Text provided —
━━━━

The Supreme Court only takes up a tiny fraction of the petitions that come before it, and the justices’ surprising decision to get involved in the Sacketts’ case could throw a wrench into EPA’s planned rulemaking defining what are “waters of the U.S.,” or WOTUS.
EPA in a statement said that it cannot comment on pending litigation, but the agency remains committed to establishing a “durable” definition of WOTUS that’s informed by a “diverse perspectives and protects public health, the environment, and downstream communities while supporting economic opportunity, agriculture, and industries that depend on clean water.”
It is the second major environmental rule that the Biden administration will write in tandem with Supreme Court review.
EPA is planning a similar approach on its forthcoming carbon rule, despite the justices’ stunning move in a separate fight to weigh in on EPA’s Clean Air Act authority to regulate emissions from existing power plants (Greenwire, Nov. 2, 2021).

━━━━

What you need to do —
A. In the passage on EPA and the Supreme Court:
(i) What does the abbreviation WOTUS stand for?
(ii) What does EPA say it cannot comment on?
(iii) What authority is at issue in the separate fight over existing power plants?
B. Reproduce word for word the part of the passage on EPA and the Supreme Court starting with "EPA in a statement" and going on through "Nov. 2, 2021).".
The data are separate material with no connection to the passage on EPA and the Supreme Court.

Information shown —
━━━━

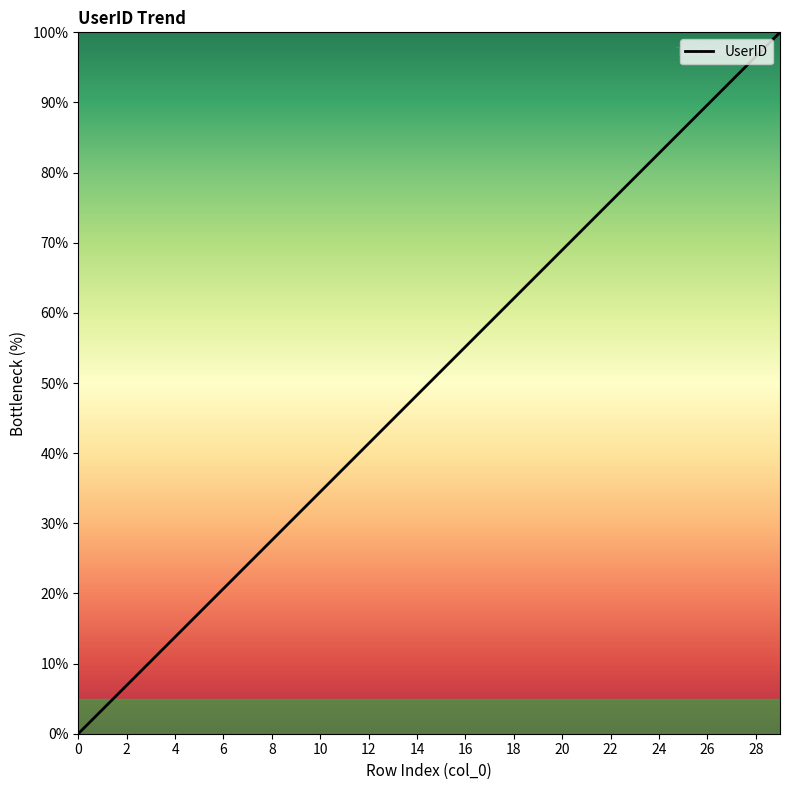

Reading right to left, list all the values displayed in this chart.

100.0	96.6	93.1	89.7	86.2	82.8	79.3	75.9	72.4	69.0	65.5	62.1	58.6	55.2	51.7	48.3	44.8	41.4	37.9	34.5	31.0	27.6	24.1	20.7	17.2	13.8	10.3	6.9	3.4	0.0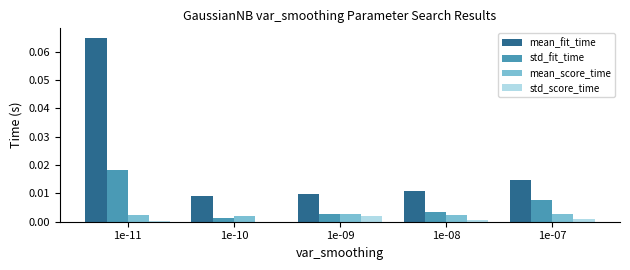

Which series changed the most between 1e-11 and 1e-08?

mean_fit_time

━━━━

Response list —
A.
(i) Waters of the U.S.
(ii) Pending litigation.
(iii) EPA's Clean Air Act authority to regulate emissions from existing power plants.

B.
EPA in a statement said that it cannot comment on pending litigation, but the agency remains committed to establishing a “durable” definition of WOTUS that’s informed by a “diverse perspectives and protects public health, the environment, and downstream communities while supporting economic opportunity, agriculture, and industries that depend on clean water.”
It is the second major environmental rule that the Biden administration will write in tandem with Supreme Court review.
EPA is planning a similar approach on its forthcoming carbon rule, despite the justices’ stunning move in a separate fight to weigh in on EPA’s Clean Air Act authority to regulate emissions from existing power plants (Greenwire, Nov. 2, 2021).